#### PROVIDED DATA
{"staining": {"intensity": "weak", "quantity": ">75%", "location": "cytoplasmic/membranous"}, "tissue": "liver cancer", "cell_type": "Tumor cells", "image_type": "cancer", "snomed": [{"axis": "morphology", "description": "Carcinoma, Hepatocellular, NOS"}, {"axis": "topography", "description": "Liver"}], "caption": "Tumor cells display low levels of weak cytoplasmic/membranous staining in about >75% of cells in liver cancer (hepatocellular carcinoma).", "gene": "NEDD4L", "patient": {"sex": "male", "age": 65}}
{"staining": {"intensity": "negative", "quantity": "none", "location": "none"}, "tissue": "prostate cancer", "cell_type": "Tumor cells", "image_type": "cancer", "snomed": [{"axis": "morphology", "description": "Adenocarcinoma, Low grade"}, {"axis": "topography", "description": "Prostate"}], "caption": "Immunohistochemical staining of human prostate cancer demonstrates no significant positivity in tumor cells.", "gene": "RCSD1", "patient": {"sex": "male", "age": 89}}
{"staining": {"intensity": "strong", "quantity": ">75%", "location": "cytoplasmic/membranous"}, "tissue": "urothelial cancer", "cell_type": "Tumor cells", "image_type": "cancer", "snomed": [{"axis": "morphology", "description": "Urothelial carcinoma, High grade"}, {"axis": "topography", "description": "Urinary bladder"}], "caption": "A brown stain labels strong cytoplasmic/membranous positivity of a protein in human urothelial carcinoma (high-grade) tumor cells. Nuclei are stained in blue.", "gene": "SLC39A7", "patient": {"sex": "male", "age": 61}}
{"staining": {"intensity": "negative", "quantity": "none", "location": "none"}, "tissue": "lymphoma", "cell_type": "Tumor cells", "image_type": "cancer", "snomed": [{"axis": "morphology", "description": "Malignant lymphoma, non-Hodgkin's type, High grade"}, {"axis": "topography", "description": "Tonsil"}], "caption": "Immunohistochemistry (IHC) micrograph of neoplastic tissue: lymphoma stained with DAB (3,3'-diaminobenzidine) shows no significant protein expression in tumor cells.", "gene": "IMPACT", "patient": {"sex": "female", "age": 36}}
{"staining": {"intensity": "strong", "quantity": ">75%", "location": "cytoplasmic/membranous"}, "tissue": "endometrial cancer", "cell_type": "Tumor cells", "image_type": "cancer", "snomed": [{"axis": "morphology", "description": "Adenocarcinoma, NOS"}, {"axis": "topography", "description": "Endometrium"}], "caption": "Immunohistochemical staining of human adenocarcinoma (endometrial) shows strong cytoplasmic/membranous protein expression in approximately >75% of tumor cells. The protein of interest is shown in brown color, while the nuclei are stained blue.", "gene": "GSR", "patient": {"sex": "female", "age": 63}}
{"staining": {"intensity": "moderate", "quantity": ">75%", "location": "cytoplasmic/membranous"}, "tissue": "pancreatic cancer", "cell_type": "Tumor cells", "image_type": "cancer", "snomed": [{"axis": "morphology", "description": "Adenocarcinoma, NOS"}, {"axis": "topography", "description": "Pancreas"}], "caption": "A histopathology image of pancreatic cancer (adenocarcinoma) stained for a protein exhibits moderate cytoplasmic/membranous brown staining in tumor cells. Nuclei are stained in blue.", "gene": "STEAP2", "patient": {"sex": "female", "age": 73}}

#### EXERCISE INSTRUCTIONS
Exactly as they stand, write out all of the entries.

#### REPLY TO THE EXERCISE
{"staining": {"intensity": "weak", "quantity": ">75%", "location": "cytoplasmic/membranous"}, "tissue": "liver cancer", "cell_type": "Tumor cells", "image_type": "cancer", "snomed": [{"axis": "morphology", "description": "Carcinoma, Hepatocellular, NOS"}, {"axis": "topography", "description": "Liver"}], "caption": "Tumor cells display low levels of weak cytoplasmic/membranous staining in about >75% of cells in liver cancer (hepatocellular carcinoma).", "gene": "NEDD4L", "patient": {"sex": "male", "age": 65}}
{"staining": {"intensity": "negative", "quantity": "none", "location": "none"}, "tissue": "prostate cancer", "cell_type": "Tumor cells", "image_type": "cancer", "snomed": [{"axis": "morphology", "description": "Adenocarcinoma, Low grade"}, {"axis": "topography", "description": "Prostate"}], "caption": "Immunohistochemical staining of human prostate cancer demonstrates no significant positivity in tumor cells.", "gene": "RCSD1", "patient": {"sex": "male", "age": 89}}
{"staining": {"intensity": "strong", "quantity": ">75%", "location": "cytoplasmic/membranous"}, "tissue": "urothelial cancer", "cell_type": "Tumor cells", "image_type": "cancer", "snomed": [{"axis": "morphology", "description": "Urothelial carcinoma, High grade"}, {"axis": "topography", "description": "Urinary bladder"}], "caption": "A brown stain labels strong cytoplasmic/membranous positivity of a protein in human urothelial carcinoma (high-grade) tumor cells. Nuclei are stained in blue.", "gene": "SLC39A7", "patient": {"sex": "male", "age": 61}}
{"staining": {"intensity": "negative", "quantity": "none", "location": "none"}, "tissue": "lymphoma", "cell_type": "Tumor cells", "image_type": "cancer", "snomed": [{"axis": "morphology", "description": "Malignant lymphoma, non-Hodgkin's type, High grade"}, {"axis": "topography", "description": "Tonsil"}], "caption": "Immunohistochemistry (IHC) micrograph of neoplastic tissue: lymphoma stained with DAB (3,3'-diaminobenzidine) shows no significant protein expression in tumor cells.", "gene": "IMPACT", "patient": {"sex": "female", "age": 36}}
{"staining": {"intensity": "strong", "quantity": ">75%", "location": "cytoplasmic/membranous"}, "tissue": "endometrial cancer", "cell_type": "Tumor cells", "image_type": "cancer", "snomed": [{"axis": "morphology", "description": "Adenocarcinoma, NOS"}, {"axis": "topography", "description": "Endometrium"}], "caption": "Immunohistochemical staining of human adenocarcinoma (endometrial) shows strong cytoplasmic/membranous protein expression in approximately >75% of tumor cells. The protein of interest is shown in brown color, while the nuclei are stained blue.", "gene": "GSR", "patient": {"sex": "female", "age": 63}}
{"staining": {"intensity": "moderate", "quantity": ">75%", "location": "cytoplasmic/membranous"}, "tissue": "pancreatic cancer", "cell_type": "Tumor cells", "image_type": "cancer", "snomed": [{"axis": "morphology", "description": "Adenocarcinoma, NOS"}, {"axis": "topography", "description": "Pancreas"}], "caption": "A histopathology image of pancreatic cancer (adenocarcinoma) stained for a protein exhibits moderate cytoplasmic/membranous brown staining in tumor cells. Nuclei are stained in blue.", "gene": "STEAP2", "patient": {"sex": "female", "age": 73}}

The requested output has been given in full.